State officials have said that the Augusta-Waterville area remains the focus for choosing a site for the call center, but officials in Bangor, Brewer and Sanford have made public their interest in having the possible 800 seasonal jobs the call center would provide located in their cities.
Ellsworth City Manager Stephen Gunty said Tuesday that Micki Sumpter, the city’s economic development director, and Michele Gagnon, the city’s planner, have met with local business leaders for marketing advice and are working on a pitch to draw the company’s attention toward Ellsworth.
“We want to point out to L.L. Bean why Ellsworth is a good match for their needs,” he said.
L.L. Bean canceled its plans in Oakland last month after T-Mobile of Moses Lake, Wash., announced that it intends to build a 700-employee call center at the same business park. L.L. Bean officials said they were concerned with the availability of enough workers in the area to fill the jobs both companies expect to create.
Attempts Tuesday to contact Sumpter and Gagnon were unsuccessful but Gunty said that Ellsworth, which already has an L.L. Bean store on High Street, is well-suited for such a call center.
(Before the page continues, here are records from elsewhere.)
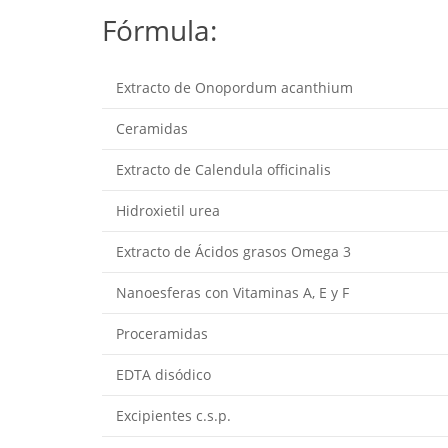
Fórmula:
Extracto de Onopordum acanthium
Ceramidas
Extracto de Calendula officinalis
Hidroxietil urea
Extracto de Ácidos grasos Omega 3
Nanoesferas con Vitaminas A, E y F
Proceramidas
EDTA disódico
Excipientes c.s.p.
Because much of Hancock County’s business activity happens in the summer, when tourists crowd into Acadia National Park and the county’s many picturesque oceanfront communities, the area work force is well suited for handling the high call volume of L.L. Bean’s busy season at the end of each year, he said.
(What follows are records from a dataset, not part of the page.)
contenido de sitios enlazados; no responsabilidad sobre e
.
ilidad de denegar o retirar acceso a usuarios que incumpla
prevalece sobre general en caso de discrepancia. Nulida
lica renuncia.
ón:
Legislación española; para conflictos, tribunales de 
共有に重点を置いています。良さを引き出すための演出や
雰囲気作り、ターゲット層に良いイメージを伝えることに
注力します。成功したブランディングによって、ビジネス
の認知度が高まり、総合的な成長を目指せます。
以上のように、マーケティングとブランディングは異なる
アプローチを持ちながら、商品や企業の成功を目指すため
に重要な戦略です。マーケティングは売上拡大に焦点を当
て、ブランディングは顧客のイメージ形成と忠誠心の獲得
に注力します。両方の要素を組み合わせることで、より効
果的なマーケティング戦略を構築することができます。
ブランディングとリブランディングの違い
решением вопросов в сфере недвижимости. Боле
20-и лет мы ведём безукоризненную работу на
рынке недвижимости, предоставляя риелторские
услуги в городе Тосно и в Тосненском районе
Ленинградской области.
According to Maine Department of Labor information listed on the state’s Web site, 1,800 people, or 6 percent of the county’s nearly 30,000 working-age residents were unemployed last month.
The presence of Acadia on nearby Mount Desert Island also meshes well with the company’s focus on active outdoor lifestyles, Gunty noted.
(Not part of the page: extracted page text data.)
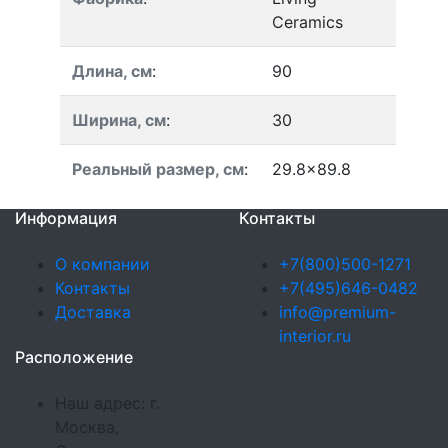
Ceramics
Длина, см
:
90
Ширина, см
:
30
Реальный размер, см
:
29.8x89.8
Информация
Контакты
О компании
+7(800)500-1271
Контакты
+7(495)646-0482
Доставка
info@premium-
interior.ru
Расположение
Наш адрес: г.
Москва,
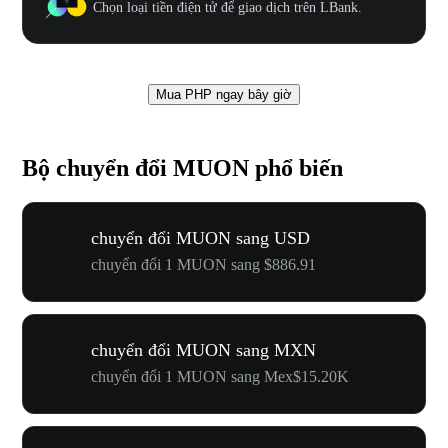
Chọn loại tiền điện tử để giao dịch trên LBank.
Mua PHP ngay bây giờ
Bộ chuyển đổi MUON phổ biến
chuyển đổi MUON sang USD
chuyển đổi 1 MUON sang $886.91
chuyển đổi MUON sang MXN
chuyển đổi 1 MUON sang Mex$15.20K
The 17 Island Explorer buses that provide free transportation in Acadia and on MDI every summer each prominently feature the L.L. Bean logo, a result of a $1 million gift the company is donating over a four-year period to help pay the bus system’s operating costs.
The promotional materials being developed by Ellsworth to recruit L.L. Bean also will be used to try to draw other companies to the area, according to Gunty.
The city manager said that though housing may be in short supply in the county as a whole, the city has a good education system and good potential for housing development in its more than 90 square miles of area.
Gunty said if L.L. Bean does not want to build a call center in Ellsworth but instead is interested in a nearby community, the city still would support the company’s plans.
“Jobs are jobs, no matter if they are inside your borders or outside your borders,” he said. “Economic development lends itself to a regional approach.”